- The request: Please quote every line of the listing below word for word, leaving the pictures out of your answer.

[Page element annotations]
☆ ☆ ☆ ☆

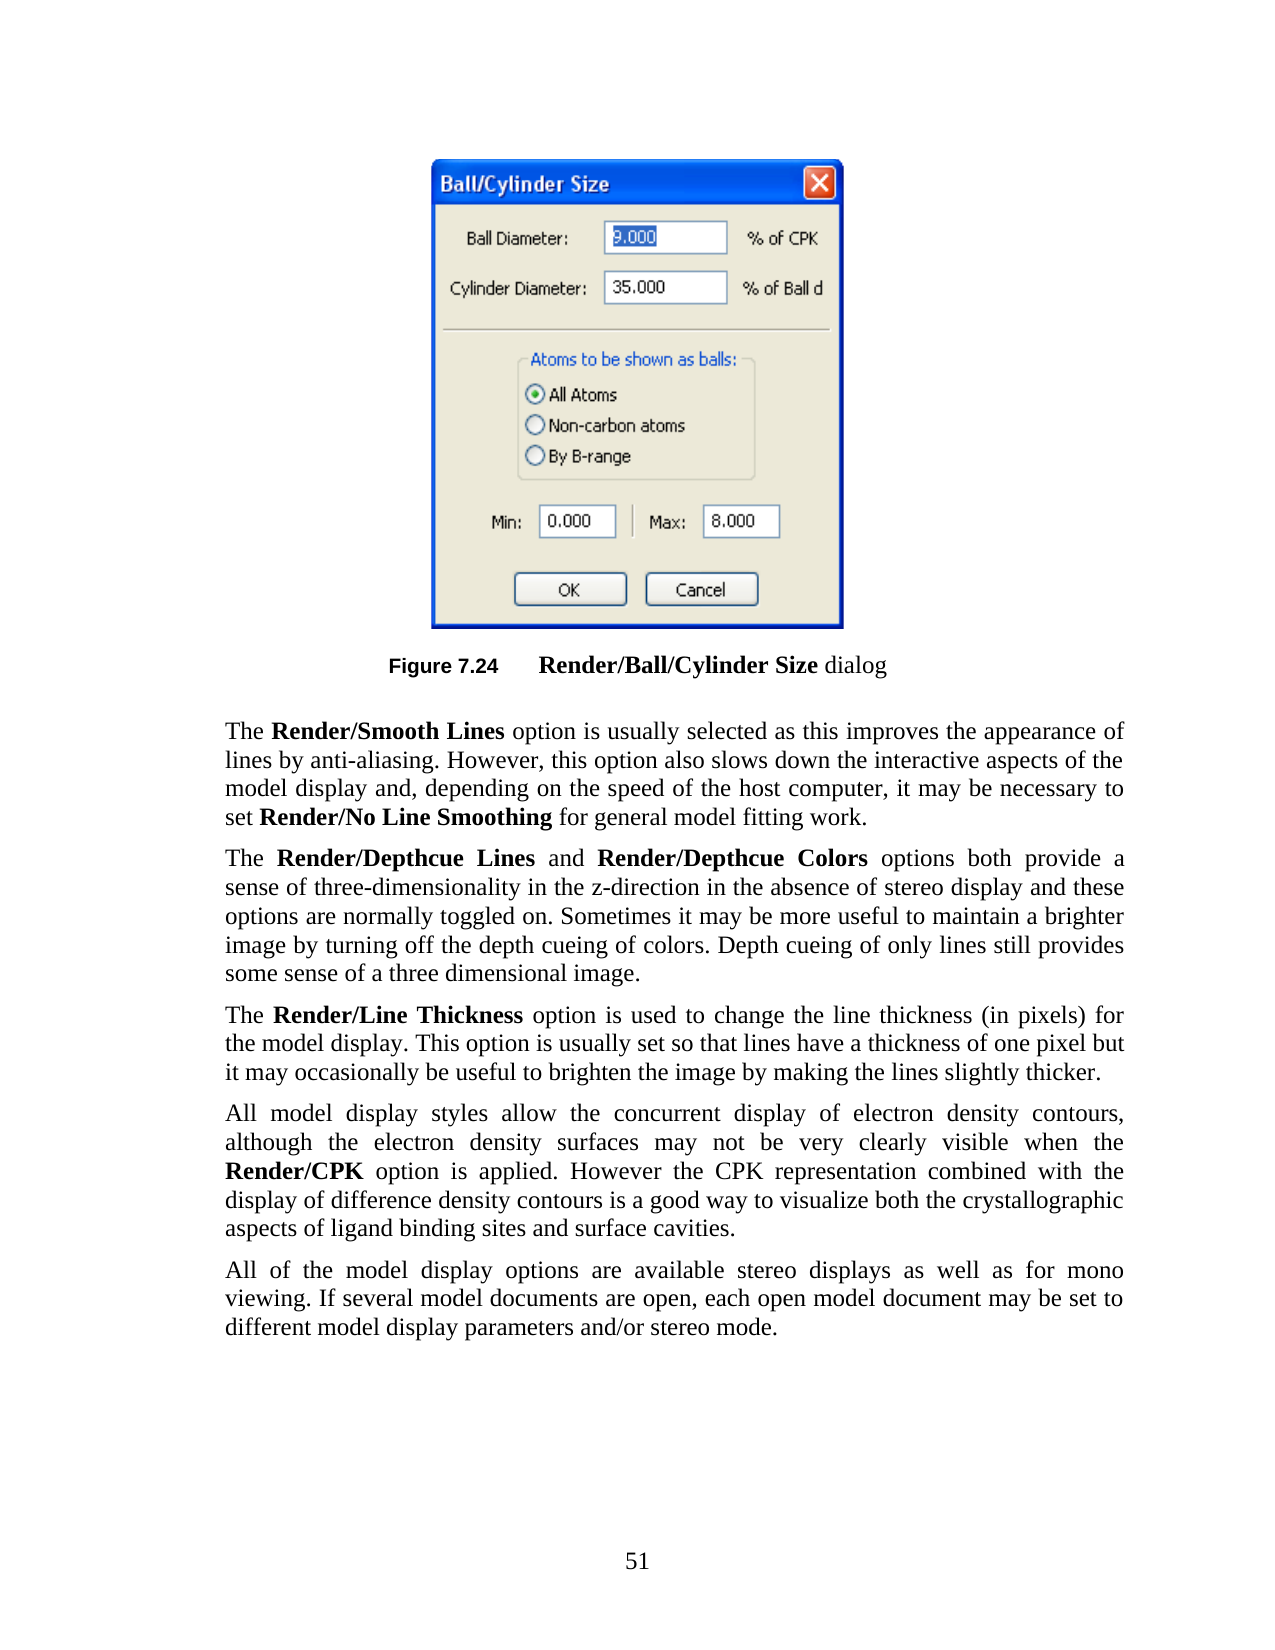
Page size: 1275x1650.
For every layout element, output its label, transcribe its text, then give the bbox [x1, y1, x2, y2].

text Figure 7.24 Render/Ball/Cylinder Size dialog [150, 650, 1125, 678]
text The Render/Smooth Lines option is usually selected as this improves the appearance of lines by anti-aliasing. However, this option also slows down the interactive aspects of the model display and, depending on the speed of the host computer, it may be necessary to set Render/No Line Smoothing for general model fitting work. [225, 716, 1125, 831]
text The Render/Depthcue Lines and Render/Depthcue Colors options both provide a sense of three-dimensionality in the z-direction in the absence of stereo display and these options are normally toggled on. Sometimes it may be more useful to maintain a brighter image by turning off the depth cueing of colors. Depth cueing of only lines still provides some sense of a three dimensional image. [225, 843, 1125, 987]
text All model display styles allow the concurrent display of electron density contours, although the electron density surfaces may not be very clearly visible when the Render/CPK option is applied. However the CPK representation combined with the display of difference density contours is a good way to visualize both the crystallographic aspects of ligand binding sites and surface cavities. [225, 1098, 1125, 1242]
text All of the model display options are available stereo displays as well as for mono viewing. If several model documents are open, each open model document may be set to different model display parameters and/or stereo mode. [225, 1255, 1125, 1341]
picture [431, 159, 844, 629]
text The Render/Line Thickness option is used to change the line thickness (in pixels) for the model display. This option is usually set so that lines have a thickness of one pixel but it may occasionally be useful to brighten the image by making the lines slightly thicker. [225, 1000, 1125, 1086]
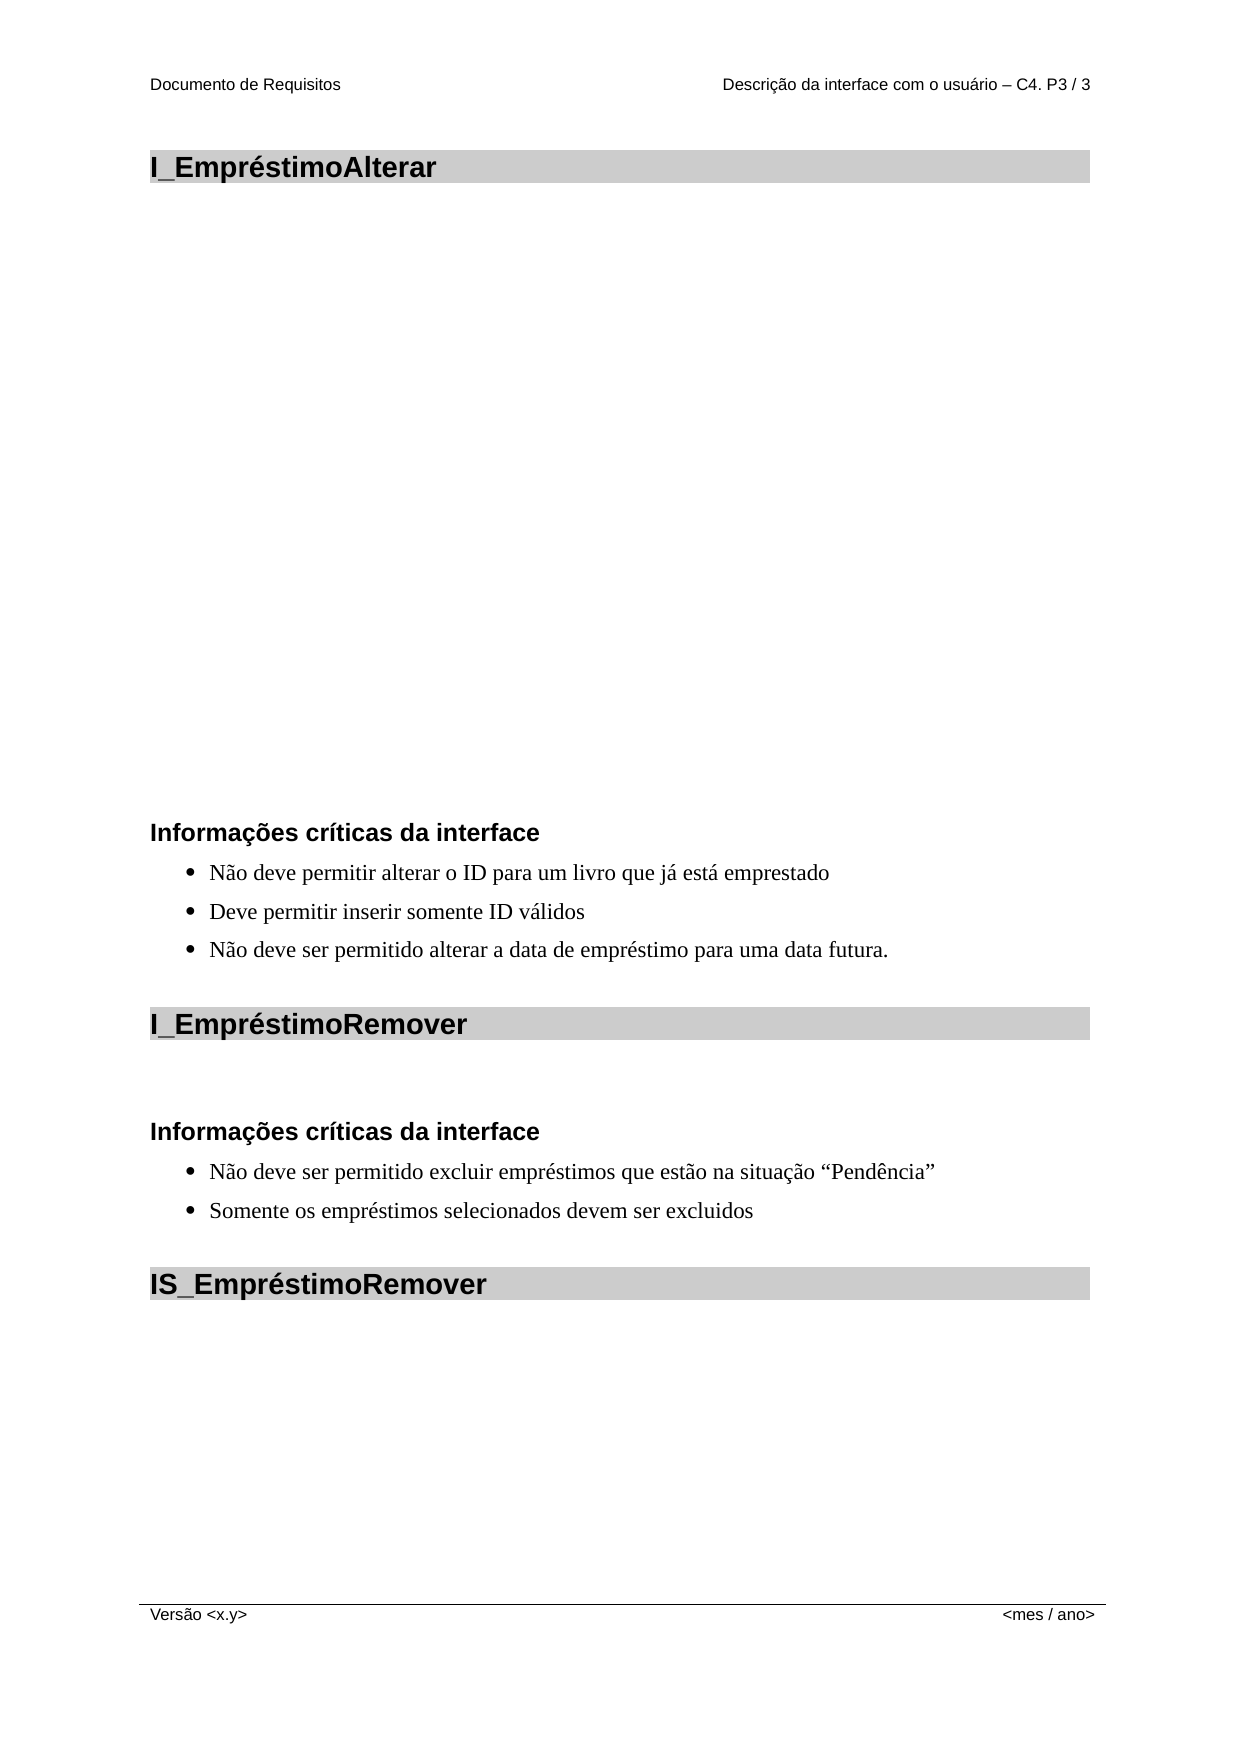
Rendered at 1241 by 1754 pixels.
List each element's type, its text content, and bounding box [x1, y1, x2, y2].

subtitle IS_EmpréstimoRemover [150, 1267, 1090, 1300]
subtitle Informações críticas da interface [150, 1117, 1090, 1145]
subtitle I_EmpréstimoRemover [150, 1007, 1090, 1040]
list Não deve ser permitido alterar a data de empréstimo para uma data futura. [186, 937, 1090, 963]
list Somente os empréstimos selecionados devem ser excluidos [186, 1197, 1090, 1223]
list Deve permitir inserir somente ID válidos [186, 898, 1090, 924]
subtitle Informações críticas da interface [150, 818, 1090, 846]
list Não deve permitir alterar o ID para um livro que já está emprestado [186, 859, 1090, 885]
subtitle I_EmpréstimoAlterar [150, 150, 1090, 183]
list Não deve ser permitido excluir empréstimos que estão na situação “Pendência” [186, 1158, 1090, 1184]
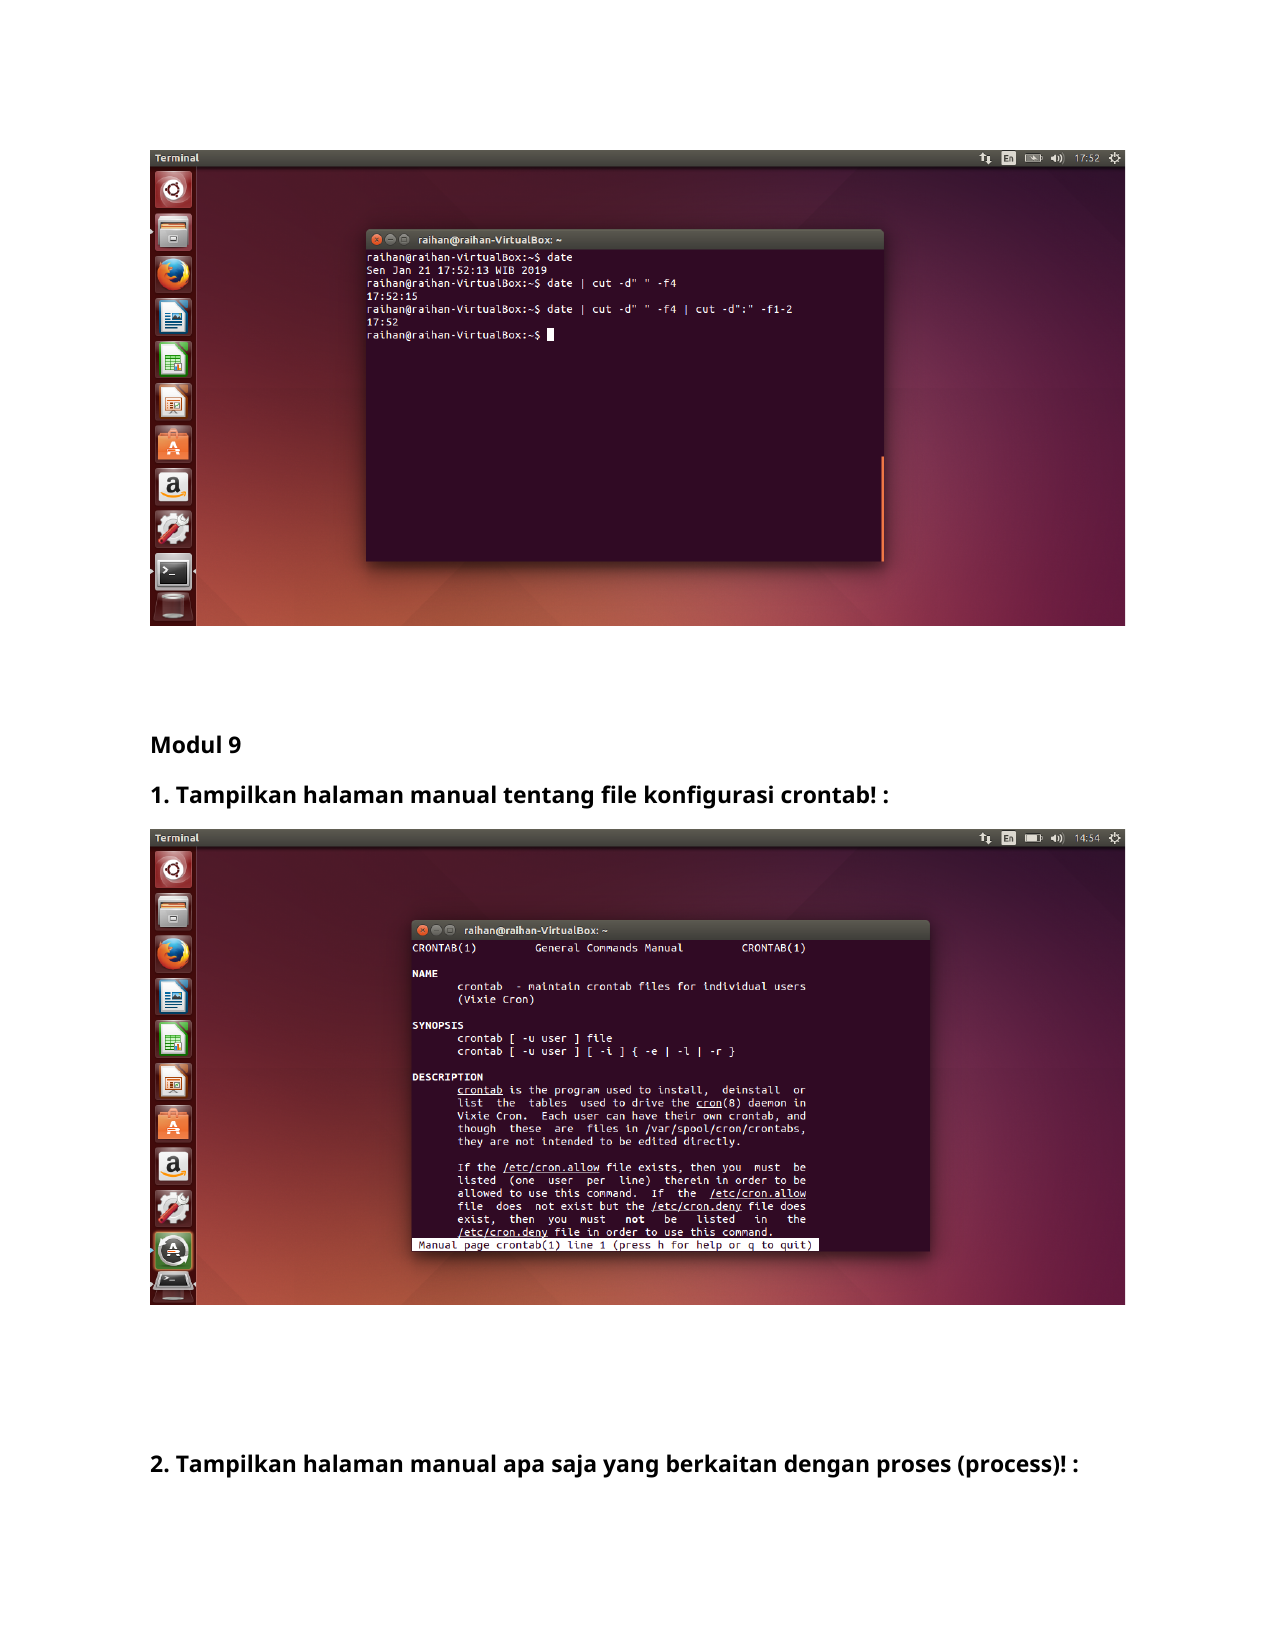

☆ ☆ ☆ ☆

- Task response:
Page size: 1275x1650.
For every layout element, output its label, transcribe its text, then give the bbox [x1, y1, x2, y2].

text Figure 7.24 Render/Ball/Cylinder Size dialog [150, 650, 1125, 678]
text The Render/Smooth Lines option is usually selected as this improves the appearance of lines by anti-aliasing. However, this option also slows down the interactive aspects of the model display and, depending on the speed of the host computer, it may be necessary to set Render/No Line Smoothing for general model fitting work. [225, 716, 1125, 831]
text The Render/Depthcue Lines and Render/Depthcue Colors options both provide a sense of three-dimensionality in the z-direction in the absence of stereo display and these options are normally toggled on. Sometimes it may be more useful to maintain a brighter image by turning off the depth cueing of colors. Depth cueing of only lines still provides some sense of a three dimensional image. [225, 843, 1125, 987]
text All model display styles allow the concurrent display of electron density contours, although the electron density surfaces may not be very clearly visible when the Render/CPK option is applied. However the CPK representation combined with the display of difference density contours is a good way to visualize both the crystallographic aspects of ligand binding sites and surface cavities. [225, 1098, 1125, 1242]
text All of the model display options are available stereo displays as well as for mono viewing. If several model documents are open, each open model document may be set to different model display parameters and/or stereo mode. [225, 1255, 1125, 1341]
picture [431, 159, 844, 629]
text The Render/Line Thickness option is used to change the line thickness (in pixels) for the model display. This option is usually set so that lines have a thickness of one pixel but it may occasionally be useful to brighten the image by making the lines slightly thicker. [225, 1000, 1125, 1086]
Rendered at 1241 by 1754 pixels.
List each element's type, its text content, and bounding box [x1, y1, x2, y2].

subtitle IS_EmpréstimoRemover [150, 1267, 1090, 1300]
subtitle Informações críticas da interface [150, 1117, 1090, 1145]
subtitle I_EmpréstimoRemover [150, 1007, 1090, 1040]
list Não deve ser permitido alterar a data de empréstimo para uma data futura. [186, 937, 1090, 963]
list Somente os empréstimos selecionados devem ser excluidos [186, 1197, 1090, 1223]
list Deve permitir inserir somente ID válidos [186, 898, 1090, 924]
subtitle Informações críticas da interface [150, 818, 1090, 846]
list Não deve permitir alterar o ID para um livro que já está emprestado [186, 859, 1090, 885]
subtitle I_EmpréstimoAlterar [150, 150, 1090, 183]
list Não deve ser permitido excluir empréstimos que estão na situação “Pendência” [186, 1158, 1090, 1184]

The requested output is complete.